Sukses

Meski Terlihat Sederhana, Ini 3 Alasan Kenapa Memaafkan Baik Bagi Kesehatan

Jika Anda mau hidup yang lebih sehat dan berkualitas, jangan lupa selalu memberikan maaf kepada orang lain.

Liputan6.com, Jakarta Memaafkan seseorang yang telah menyakiti hati Anda mungkin sangat sulit. Akan tetapi, tahukah Anda jika tidak memaafkan kesalahan orang lain ternyata bisa berdampak pada tubuh?

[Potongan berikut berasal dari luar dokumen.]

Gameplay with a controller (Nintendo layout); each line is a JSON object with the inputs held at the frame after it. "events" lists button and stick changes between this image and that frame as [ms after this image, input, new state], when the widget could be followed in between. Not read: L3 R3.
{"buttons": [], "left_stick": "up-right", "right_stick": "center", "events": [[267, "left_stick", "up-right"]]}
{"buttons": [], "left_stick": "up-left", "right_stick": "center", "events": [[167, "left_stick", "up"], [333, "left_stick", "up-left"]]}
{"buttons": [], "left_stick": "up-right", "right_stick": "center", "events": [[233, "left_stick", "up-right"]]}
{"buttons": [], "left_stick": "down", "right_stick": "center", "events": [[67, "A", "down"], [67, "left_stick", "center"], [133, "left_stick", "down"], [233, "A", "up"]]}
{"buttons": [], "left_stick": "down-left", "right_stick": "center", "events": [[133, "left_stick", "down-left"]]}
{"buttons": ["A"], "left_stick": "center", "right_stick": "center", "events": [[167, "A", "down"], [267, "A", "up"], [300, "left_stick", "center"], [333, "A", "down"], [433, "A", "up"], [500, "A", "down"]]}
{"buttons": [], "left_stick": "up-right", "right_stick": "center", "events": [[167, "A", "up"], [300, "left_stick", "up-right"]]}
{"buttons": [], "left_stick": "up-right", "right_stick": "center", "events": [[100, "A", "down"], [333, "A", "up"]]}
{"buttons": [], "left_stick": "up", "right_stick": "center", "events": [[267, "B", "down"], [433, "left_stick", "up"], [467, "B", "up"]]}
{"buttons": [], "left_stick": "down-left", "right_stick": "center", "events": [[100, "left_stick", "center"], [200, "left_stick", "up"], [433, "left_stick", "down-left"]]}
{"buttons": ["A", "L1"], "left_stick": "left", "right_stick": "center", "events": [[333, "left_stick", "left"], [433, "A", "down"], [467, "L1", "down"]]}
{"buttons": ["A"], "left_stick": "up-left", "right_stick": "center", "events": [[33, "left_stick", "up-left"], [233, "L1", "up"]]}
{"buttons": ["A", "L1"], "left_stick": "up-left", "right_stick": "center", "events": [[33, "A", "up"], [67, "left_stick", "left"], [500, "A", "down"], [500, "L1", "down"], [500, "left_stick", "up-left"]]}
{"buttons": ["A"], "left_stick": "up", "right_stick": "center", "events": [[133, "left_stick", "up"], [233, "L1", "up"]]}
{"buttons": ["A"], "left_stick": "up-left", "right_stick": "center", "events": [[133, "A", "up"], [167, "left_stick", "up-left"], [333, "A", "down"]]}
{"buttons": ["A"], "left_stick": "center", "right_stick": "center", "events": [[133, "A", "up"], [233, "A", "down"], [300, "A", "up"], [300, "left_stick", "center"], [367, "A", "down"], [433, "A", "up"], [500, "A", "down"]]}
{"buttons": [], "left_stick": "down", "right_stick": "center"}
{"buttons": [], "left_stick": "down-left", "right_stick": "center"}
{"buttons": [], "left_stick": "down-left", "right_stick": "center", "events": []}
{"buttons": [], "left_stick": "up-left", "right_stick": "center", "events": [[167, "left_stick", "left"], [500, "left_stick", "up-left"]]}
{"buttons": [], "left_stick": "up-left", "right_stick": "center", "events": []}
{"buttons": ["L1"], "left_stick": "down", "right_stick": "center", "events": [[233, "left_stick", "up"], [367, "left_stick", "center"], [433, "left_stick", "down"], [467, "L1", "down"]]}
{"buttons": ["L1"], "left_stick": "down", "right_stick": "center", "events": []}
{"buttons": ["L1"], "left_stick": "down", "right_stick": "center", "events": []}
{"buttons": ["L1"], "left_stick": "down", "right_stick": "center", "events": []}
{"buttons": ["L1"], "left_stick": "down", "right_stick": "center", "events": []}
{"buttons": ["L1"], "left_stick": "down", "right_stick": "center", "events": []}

Dilansir dari Everyday Health, Jumat (28/7/2023), menurut Everett L. Worthington Jr., PhD, Commonwealth Professor Emeritus di Virginia Commonwealth University, yang penelitian psikologinya berfokus pada sikap memaafkan, cara orang mencapai keadaan sikap memaafkan sejati bisa berbeda-beda. Akan tetapi biasanya, hal ini terbagi dalam dua kategori yaitu decisional forgiveness (pengampunan keputusan) dan emotional forgiveness (pengampunan emosional).

“Anda dapat mengalami perubahan dalam emosi Anda, dan kemudian memutuskan untuk memaafkan, atau Anda dapat memutuskan untuk memaafkan terlebih dahulu dan mengalami perubahan tersebut secara emosional di kemudian hari,” kata Dr. Worthington.

Karena hubungan kita sangat penting bagi kesehatan, jadi kemampuan untuk memberi maaf, dan keinginan untuk menyampaikan kepada orang lain bahwa Anda telah memaafkan mereka, akan bermanfaat bagi kesehatan Anda dan mereka. Dalam hal ini dan banyak hal lainnya, Worthington mengatakan, ”Kesehatan mental berhubungan langsung dengan kesehatan fisik.”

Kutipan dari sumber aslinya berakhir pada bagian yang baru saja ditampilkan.